### Document segment
__________

# Hartwig Kantorowicz Posen Hamburg Germany



## MichaelFla (Feb 13, 2012)

I love these milk glass bitters, but can anybody tell me why the writing would have been ground off of this one?


----------



## MichaelFla (Feb 13, 2012)

A little closer look


----------



## cyberdigger (Feb 13, 2012)

Don't know if it was ground off.. it was more likely a "weak strike" meaning the bottle wasn't blown well in the first place and the embossing was not strong, or the mold was becoming worn out from extensive use.. or maybe someone tumbled it to death..?


----------



## epackage (Feb 13, 2012)

It just looks like a bad mold impression, I doubt the embossing was ground off...


----------



## MichaelFla (Feb 13, 2012)

No, no... Definitely ground off. That entire surface looks like the Taka-Cola bottles that were ground off. It's just hard to tell on the milk glass. Trying to get a pic good enough to see the scratches. I think you can see them here across '...orowicz'


----------



## cyberdigger (Feb 13, 2012)

__________

### Recorded data
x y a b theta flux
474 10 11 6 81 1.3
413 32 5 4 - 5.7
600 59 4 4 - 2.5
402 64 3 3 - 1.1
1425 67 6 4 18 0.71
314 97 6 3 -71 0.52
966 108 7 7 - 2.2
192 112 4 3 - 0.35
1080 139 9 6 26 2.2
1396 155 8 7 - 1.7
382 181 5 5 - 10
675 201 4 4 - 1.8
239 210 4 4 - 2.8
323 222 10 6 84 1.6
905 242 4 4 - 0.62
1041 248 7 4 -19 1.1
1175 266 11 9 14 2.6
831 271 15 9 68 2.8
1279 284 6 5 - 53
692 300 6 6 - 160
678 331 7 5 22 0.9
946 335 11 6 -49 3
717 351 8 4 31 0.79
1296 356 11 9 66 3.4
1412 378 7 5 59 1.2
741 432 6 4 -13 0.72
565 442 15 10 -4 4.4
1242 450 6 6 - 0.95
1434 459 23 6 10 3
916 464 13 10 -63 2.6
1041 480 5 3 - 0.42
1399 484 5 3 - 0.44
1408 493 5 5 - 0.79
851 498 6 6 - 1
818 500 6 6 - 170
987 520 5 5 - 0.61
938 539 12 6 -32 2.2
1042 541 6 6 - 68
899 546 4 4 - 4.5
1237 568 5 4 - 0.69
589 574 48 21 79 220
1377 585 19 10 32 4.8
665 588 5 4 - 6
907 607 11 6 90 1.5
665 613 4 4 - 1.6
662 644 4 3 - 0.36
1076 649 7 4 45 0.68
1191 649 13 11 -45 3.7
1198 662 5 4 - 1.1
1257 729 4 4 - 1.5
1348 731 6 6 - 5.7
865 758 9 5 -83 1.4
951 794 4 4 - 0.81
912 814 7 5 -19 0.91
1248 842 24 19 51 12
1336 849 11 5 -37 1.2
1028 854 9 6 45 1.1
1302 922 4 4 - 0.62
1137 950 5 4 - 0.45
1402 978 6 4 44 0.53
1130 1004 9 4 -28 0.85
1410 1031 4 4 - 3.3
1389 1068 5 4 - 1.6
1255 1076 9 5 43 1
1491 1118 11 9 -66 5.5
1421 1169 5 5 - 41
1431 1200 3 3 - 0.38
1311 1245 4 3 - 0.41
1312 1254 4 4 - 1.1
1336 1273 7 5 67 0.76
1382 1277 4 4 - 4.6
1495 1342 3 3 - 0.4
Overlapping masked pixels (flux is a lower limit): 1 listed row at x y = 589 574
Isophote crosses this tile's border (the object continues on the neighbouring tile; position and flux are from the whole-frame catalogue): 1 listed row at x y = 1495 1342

__________

### Directions
• a. Reproduce the milk glass bottle thread starting with "Don't know if" and going on through "was ground off...", changing "embossing" to "lettering".
• b. Summarize the milk glass bottle thread in two sentences.
• c. Pick up the milk glass bottle thread where it stops.

### Answers given
• a.
Don't know if it was ground off.. it was more likely a "weak strike" meaning the bottle wasn't blown well in the first place and the lettering was not strong, or the mold was becoming worn out from extensive use.. or maybe someone tumbled it to death..?


----------



## epackage (Feb 13, 2012)

It just looks like a bad mold impression, I doubt the lettering was ground off...

• b. A poster asks why the writing on a milk glass bitters bottle would have been ground off. Other replies suggest a weak strike, a worn mold, heavy tumbling or a bad mold impression, but the poster insists it was ground off, compares the surface to ground-off Taka-Cola bottles and points to scratches across "...orowicz".

• c.
The auto focus was looking at your keyboard in that one.. [] ..maybe it was the result of anti-German sentiment during one of the wars..?


----------



## Wheelah23 (Feb 13, 2012)

I see what you're talking about. My guess is either

 [*] The company did that itself so the label would fit on the bottle easier
 [*] or some other company jacked the bottle for themselves, and tried to get rid of the embossing so they could use the bottle

 No way to know. It's certainly unusual.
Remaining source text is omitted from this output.